The thing with me is, the more I get to know about something, the less I can just be happy with what I have. That coupled with the knowledge of a "too good to pass up" deal has left me with a total of 4 BIG Daishowa tool height sensors. I have 2 of the BM-50G "Gold" type, which are internal contact types that have a ceramic contact plate. And a little BMM-20 Mini unit, that is so small it comes with a built in magnifying glass, and is also internally triggered. The 3 BM-50's are all the same exact shape, so my custom signalling interface will work on all of them, and the mini is so cute and will be useful on my manual mill and lathe. I'm pretty sure I'm done buying these things, but don't believe me, I lied to you about my vise vice after all.
The more sophisticated workpiece probing units were all custom search bookmarked, and I camped all my favorite buying channels.
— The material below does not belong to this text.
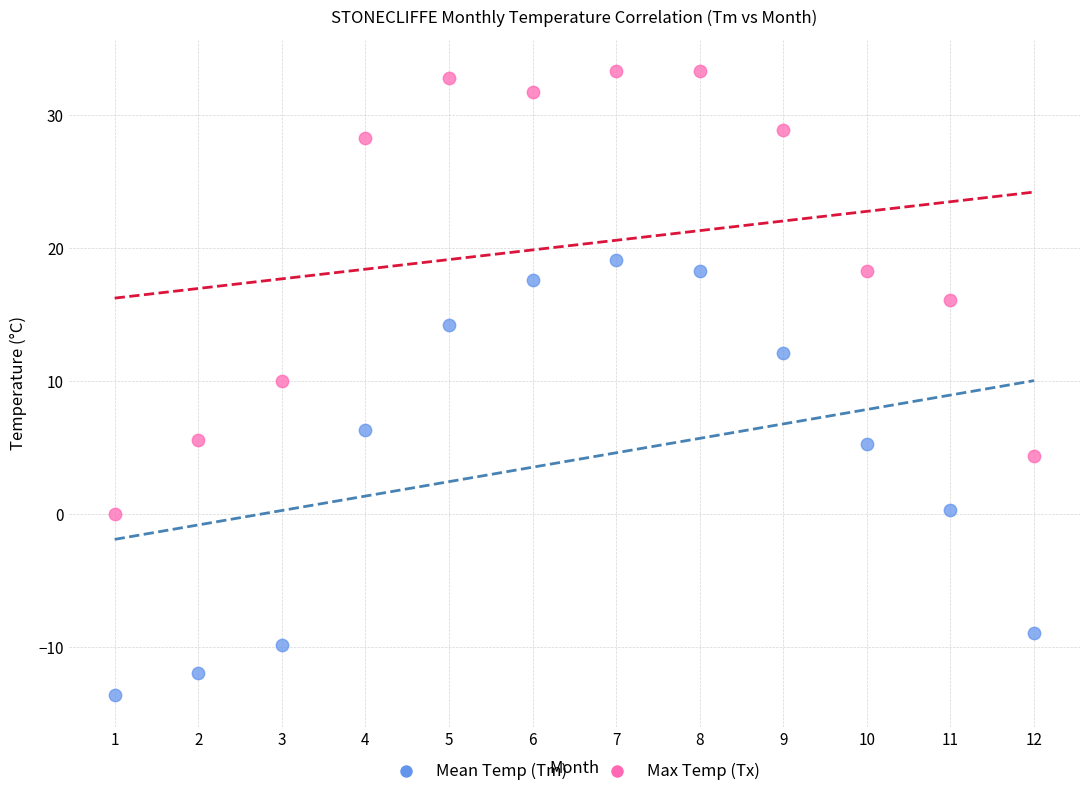

What are all the series names shown in the legend?

Mean Temp (Tm), Max Temp (Tx)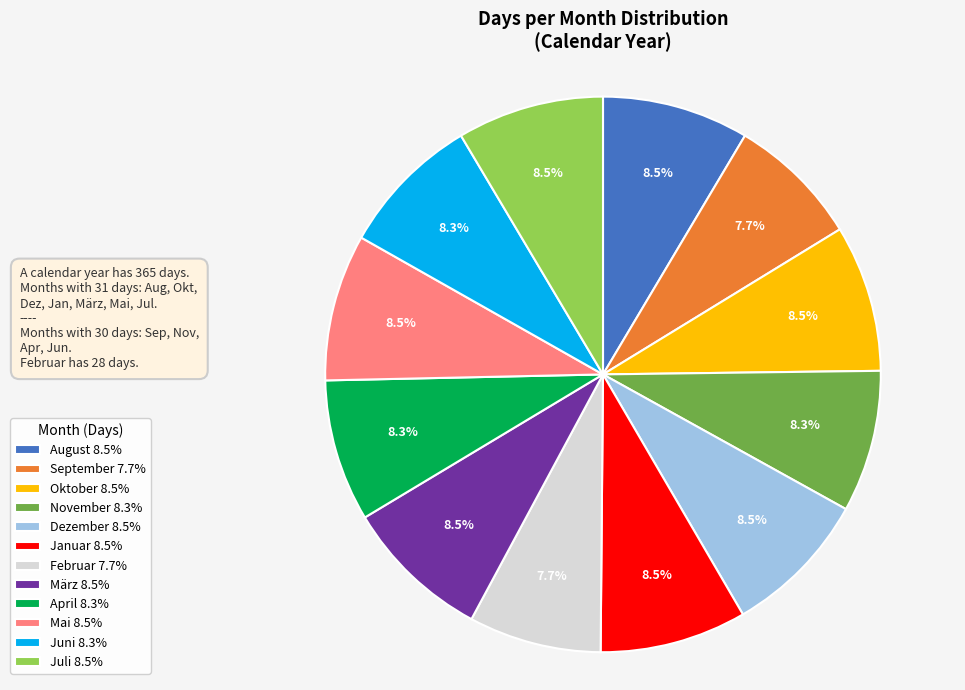

Which has a higher value, Februar or Oktober?

Oktober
I really wanted a non-conductive type of probe as I intend to work with wood and machinable plastics on my machine. The first
sore member deal that came along was a closed circuit type though, and so I jumped on it as at least a backup plan. A few days later the unit I was actually looking for was posted, it was $300 but new they are $1000 so I figured it was as good as I could hope for. I know I will likely see one or two come up cheaper now that I got this one. I will likely buy more to "average out" the price, that makes sense right? Right? Send help...
Cheap DIY is in my blood.